Le contenu généré par l'AI nécessite la post-édition et / ou l'utilisation dans l'édition de contenu préexistante pour être protégé par le droit d'auteur

Le deuxième rapport du US Copyright Office (USCO) sur le droit d'auteur et l'intelligence artificielle se concentre principalement sur la façon de déterminer si les sorties d'IA peuvent être protégées par le droit d'auteur. Selon l'agence, des images ou des films entièrement générés par l'intelligence artificielle ne peuvent pas être déposés pour le droit d'auteur. Le facteur clé est la participation humaine, indique le rapport. L'USCO ne considère pas la simple écriture d'une invite, par exemple, comme une implication humaine.

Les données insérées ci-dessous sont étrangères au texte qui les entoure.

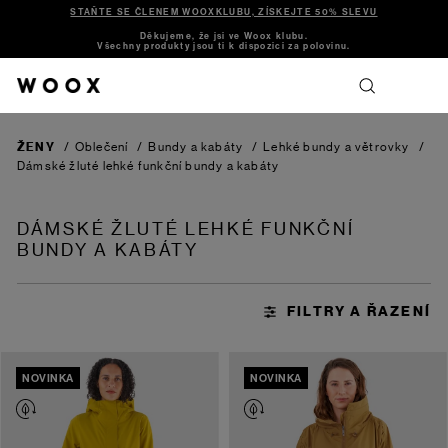
STAŇTE SE ČLENEM WOOXKLUBU, ZÍSKEJTE 50% SLEVU
Děkujeme, že jsi ve Woox klubu.
Všechny produkty jsou ti k dispozici za polovinu.
ŽENY
/
Oblečení
/
Bundy a kabáty
/
Lehké bundy a větrovky
/
Dámské žluté lehké funkční bundy a kabáty
DÁMSKÉ ŽLUTÉ LEHKÉ FUNKČNÍ
BUNDY A KABÁTY
NOVINKA
NOVINKA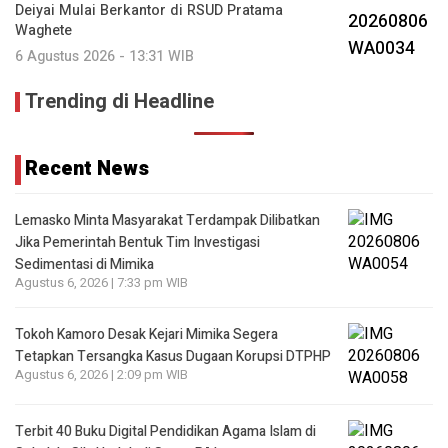
Deiyai Mulai Berkantor di RSUD Pratama
Waghete
6 Agustus 2026 - 13:31 WIB
Trending di Headline
Recent News
Lemasko Minta Masyarakat Terdampak Dilibatkan
Jika Pemerintah Bentuk Tim Investigasi
Sedimentasi di Mimika
Agustus 6, 2026 | 7:33 pm WIB
Tokoh Kamoro Desak Kejari Mimika Segera
Tetapkan Tersangka Kasus Dugaan Korupsi DTPHP
Agustus 6, 2026 | 2:09 pm WIB
Terbit 40 Buku Digital Pendidikan Agama Islam di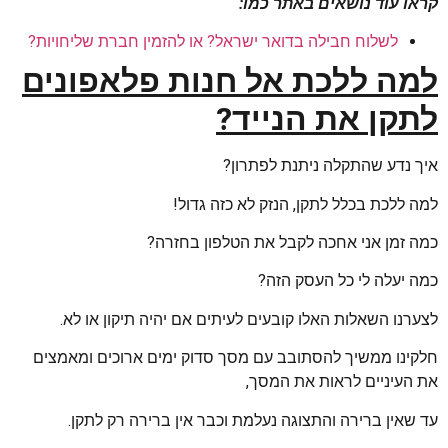
קראו עוד נושאים באתר כמו:
לשלוח חבילה בדואר ישראל? או להזמין חברת שליחויות?
למה ללכת אל חנות פלאפונים
לתקן את הנייד?
איך נדע שהתקלה ניתנת לפתרון?
למה ללכת בכלל לתקן, הנזק לא כזה גדול!
כמה זמן אני אחכה לקבל את הטלפון בחזרה?
כמה יעלה לי כל העסק הזה?
לצערנו השאלות האלו קובעים לעיתים אם יהיה תיקון או לא.
חלקינו ממשיך להסתובב עם מסך סדוק ימים ארוכים ומאמצים
את העיניים לראות את המסך,
עד שאין ברירה והתצוגה נעלמת וכבר אין ברירה רק לתקן.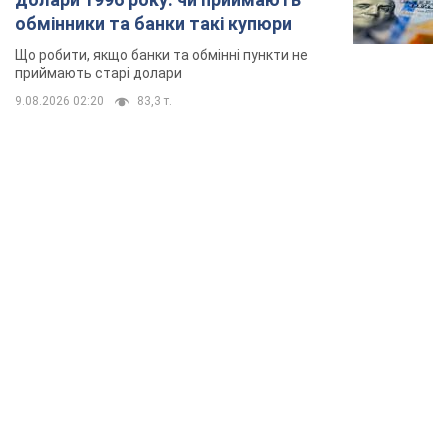
обмінники та банки такі купюри
Що робити, якщо банки та обмінні пункти не
приймають старі долари
9.08.2026 02:20
83,3 т.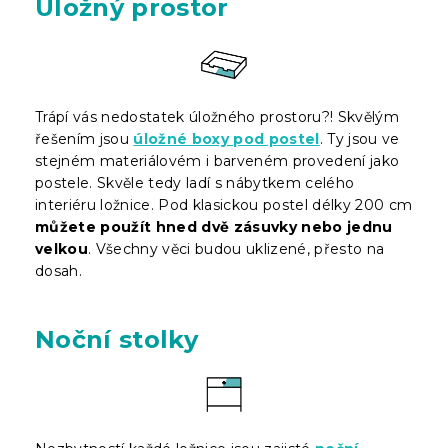
Úložný prostor
Trápí vás nedostatek úložného prostoru?! Skvělým
řešením jsou
úložné boxy pod postel
. Ty jsou ve
stejném materiálovém i barveném provedení jako
postele. Skvěle tedy ladí s nábytkem celého
interiéru ložnice. Pod klasickou postel délky 200 cm
můžete použít hned dvě zásuvky nebo jednu
velkou
. Všechny věci budou uklizené, přesto na
dosah.
Noční stolky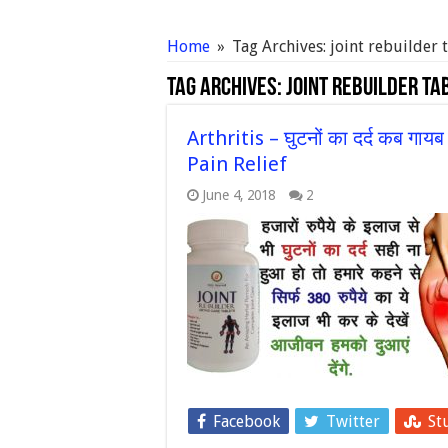
Home
»
Tag Archives: joint rebuilder 
Tag Archives:
joint rebuilder ta
Arthritis – घुटनों का दर्द कब गाय
Pain Relief
June 4, 2018
2
Facebook
Twitter
St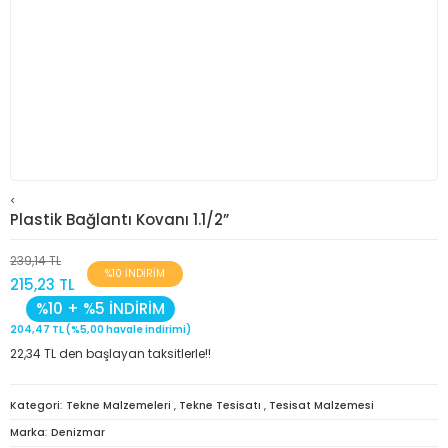
<
Plastik Bağlantı Kovanı 1.1/2”
239,14 TL
%10 İNDİRİM
215,23 TL
%10 + %5 İNDİRİM
204,47 TL (%5,00 havale indirimi)
22,34 TL den başlayan taksitlerle!!
Kategori
Tekne Malzemeleri
,
Tekne Tesisatı
,
Tesisat Malzemesi
Marka
Denizmar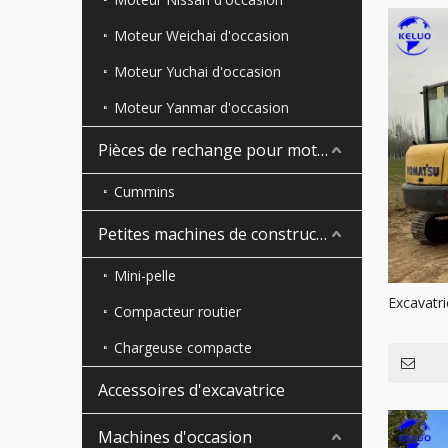
Moteur Weichai d'occasion
Moteur Yuchai d'occasion
Moteur Yanmar d'occasion
Pièces de rechange pour moteur
Cummins
Petites machines de construction
Mini-pelle
Excavatr
Compacteur routier
Chargeuse compacte
Accessoires d'excavatrice
Machines d'occasion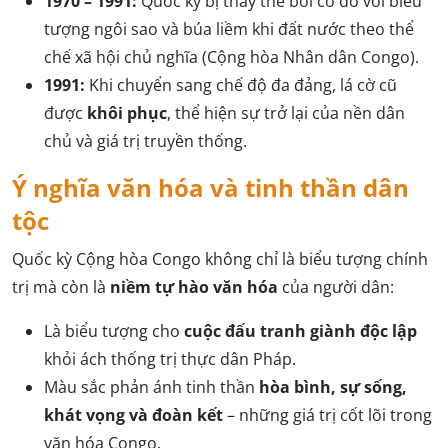
1970 – 1991:
Quốc kỳ bị thay thế bởi cờ đỏ với biểu
tượng ngôi sao và búa liềm khi đất nước theo thể
chế xã hội chủ nghĩa (Cộng hòa Nhân dân Congo).
1991:
Khi chuyển sang chế độ đa đảng, lá cờ cũ
được
khôi phục
, thể hiện sự trở lại của nền dân
chủ và giá trị truyền thống.
Ý nghĩa văn hóa và tinh thần dân
tộc
Quốc kỳ Cộng hòa Congo không chỉ là biểu tượng chính
trị mà còn là
niềm tự hào văn hóa
của người dân:
Là biểu tượng cho
cuộc đấu tranh giành độc lập
khỏi ách thống trị thực dân Pháp.
Màu sắc phản ánh tinh thần
hòa bình, sự sống,
khát vọng và đoàn kết
– những giá trị cốt lõi trong
văn hóa Congo.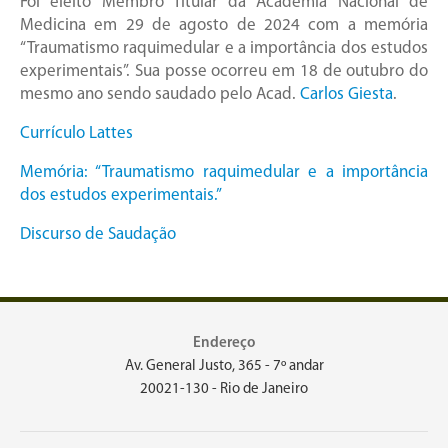
Foi eleito Membro Titular da Academia Nacional de
Medicina em 29 de agosto de 2024 com a memória
“Traumatismo raquimedular e a importância dos estudos
experimentais”. Sua posse ocorreu em 18 de outubro do
mesmo ano sendo saudado pelo Acad.
Carlos Giesta
.
Currículo Lattes
Memória: “Traumatismo raquimedular e a importância
dos estudos experimentais.”
Discurso de Saudação
Endereço
Av. General Justo, 365 - 7º andar
20021-130 - Rio de Janeiro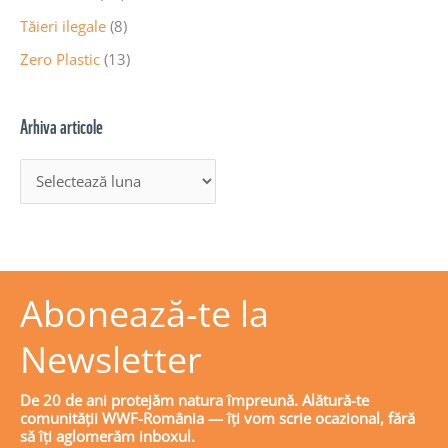
Tăieri ilegale
(8)
Zero Plastic
(13)
Arhiva articole
Abonează-te la
Newsletter
De 20 de ani protejăm natura împreună. Alătură-te
comunității WWF-România — îți vom scrie ocazional, fără
să îți aglomerăm inboxul.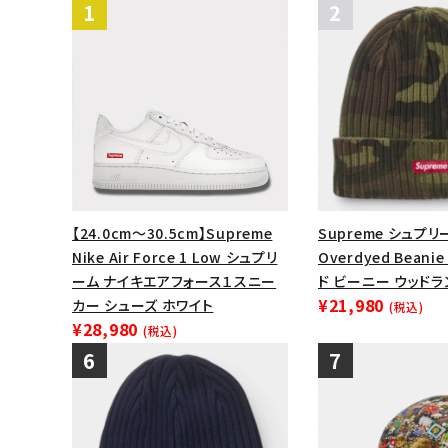
【24.0cm～30.5cm】Supreme
Supreme シュプリー
Nike Air Force 1 Low シュプリ
Overdyed Bean
ーム ナイキエアフォース１スニー
ド ビーニー ウッド
¥21,980
カー シューズ ホワイト
(税込)
¥28,980
(税込)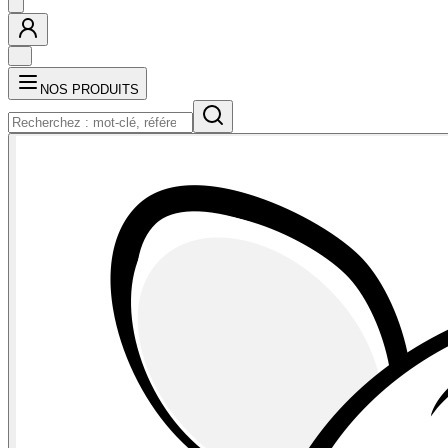
NOS PRODUITS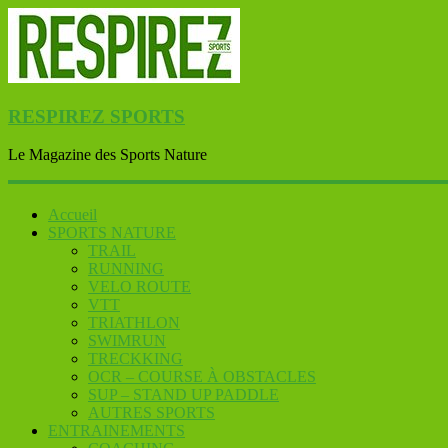
RESPIREZ SPORTS
Le Magazine des Sports Nature
Accueil
SPORTS NATURE
TRAIL
RUNNING
VELO ROUTE
VTT
TRIATHLON
SWIMRUN
TRECKKING
OCR – COURSE À OBSTACLES
SUP – STAND UP PADDLE
AUTRES SPORTS
ENTRAINEMENTS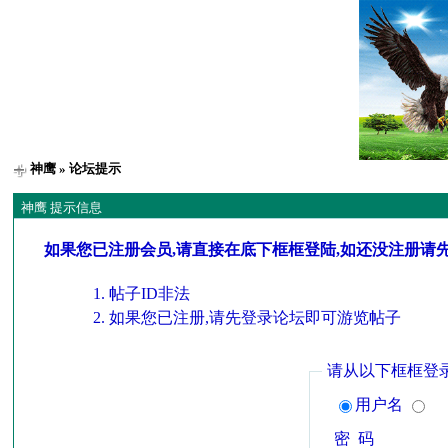
神鹰
» 论坛提示
神鹰 提示信息
如果您已注册会员,请直接在底下框框登陆,如还没注册请
帖子ID非法
如果您已注册,请先登录论坛即可游览帖子
请从以下框框登
用户名
密 码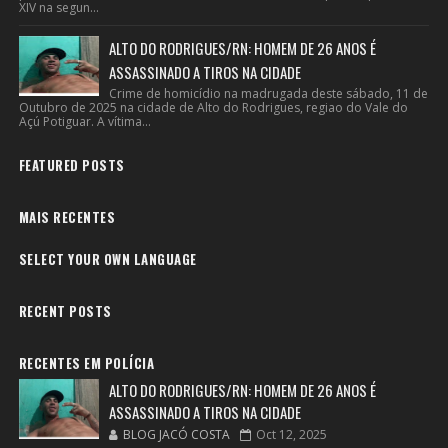
XIV na segun...
ALTO DO RODRIGUES/RN: HOMEM DE 26 ANOS É
ASSASSINADO A TIROS NA CIDADE
Crime de homicídio na madrugada deste sábado, 11 de
Outubro de 2025 na cidade de Alto do Rodrigues, regiao do Vale do
Açú Potiguar. A vítima...
FEATURED POSTS
MAIS RECENTES
SELECT YOUR OWN LANGUAGE
RECENT POSTS
RECENTES EM POLÍCIA
ALTO DO RODRIGUES/RN: HOMEM DE 26 ANOS É
ASSASSINADO A TIROS NA CIDADE
BLOG JACÓ COSTA
Oct 12, 2025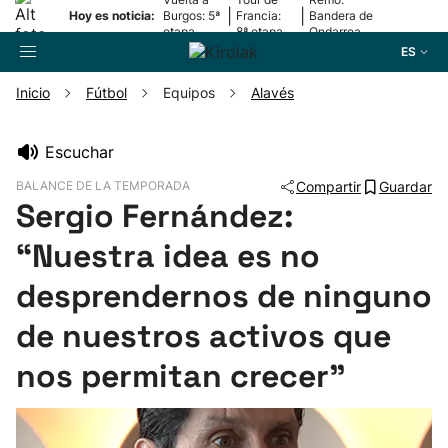
|
|
Hoy es noticia:
Burgos: 5ª
Francia:
Bandera de
etapa
8ª etapa
Ondarroa
ES
Inicio
Fútbol
Equipos
Alavés
Buscador
Escuchar
BALANCE DE LA TEMPORADA
Compartir
Guardar
Fútbol
Sergio Fernández:
“Nuestra idea es no
Pelota
desprendernos de ninguno
Remo
de nuestros activos que
Baloncesto
nos permitan crecer”
Ciclismo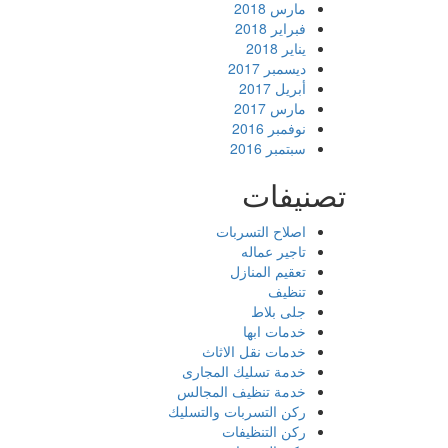
مارس 2018
فبراير 2018
يناير 2018
ديسمبر 2017
أبريل 2017
مارس 2017
نوفمبر 2016
سبتمبر 2016
تصنيفات
اصلاح التسربات
تاجير عماله
تعقيم المنازل
تنظيف
جلى بلاط
خدمات ابها
خدمات نقل الاثاث
خدمة تسليك المجارى
خدمة تنظيف المجالس
ركن التسربات والتسليك
ركن التنظيفات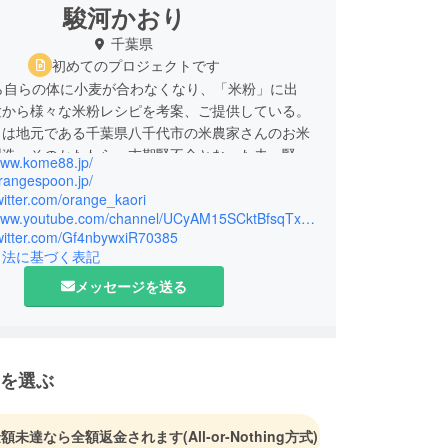
駿河かおり
千葉県
初めてのプロジェクトです
ら自らの体に小麦が合わなくなり、「米粉」に出
験から様々な米粉レシピを考案、ご提供している。
らは地元である千葉県八千代市の米農家さんのお米
製造。そのかたわら、末期腎不全となった夫へ腎臓
/www.kome88.jp/
めに、ドナーとなった。その当時の厳しい食事制限
orangespoon.jp/
体験から、患者さんとそのご家族が少しでも楽にな
twitter.com/orange_kaori
https://www.youtube.com/channel/UCyAM15SCktBfsqTxk7HTbhA
いをしたい思い、塩分２g米粉ラーメン「あかり」
twitter.com/Gf4nbywxiR70385
挑戦している。
引法に基づく表記
メッセージを送る
を選ぶ
金額未達なら全額返金されます
(All-or-Nothing方式)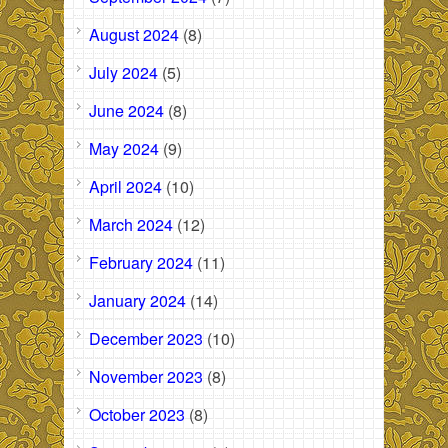
August 2024
(8)
July 2024
(5)
June 2024
(8)
May 2024
(9)
April 2024
(10)
March 2024
(12)
February 2024
(11)
January 2024
(14)
December 2023
(10)
November 2023
(8)
October 2023
(8)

En revanche, une sortie d'IA qui a reçu l'édition humaine pour ajouter des modifications importantes peut être éligible à la protection du droit d'auteur. Cela s'applique également aux cas où les auteurs se sont tournés vers l'IA pour ajouter des modifications à une partie d'un travail ou d'un contenu existant. Le rapport USCO donne comme exemple les systèmes de rajeunissement alimentés par l'IA que certains producteurs de films utilisent pour les acteurs. Cela pourrait également s'appliquer lorsque l'IA est utilisée pour remplir quelques secondes d'une scène particulière. Dans ces cas, le producteur peut enregistrer le film pour recevoir une protection contre le droit d'auteur.

Cependant, on ne peut pas être le droit d'auteur d'un court-métrage généré par l'AI-AI sans aucun post-édition. Certains pourraient contester cela, cependant, car ils pourraient considérer l'écriture rapide comme faisant partie du processus créatif humain.

Chaque cas nécessite une évaluation spécifique

En fin de compte, ce qui est important, c'est que l'IA est un outil de support pour le processus créatif. Laisser tout le travail à LLMS rend automatiquement le contenu inéligible pour la protection du droit d'auteur en vertu de cette politique. Même avec ces directives générales, l'agence dit que chaque cas mérite une évaluation spécifique. L'USCO doit analyser soigneusement si le niveau d'implication humaine dans une sortie d'IA est suffisamment important.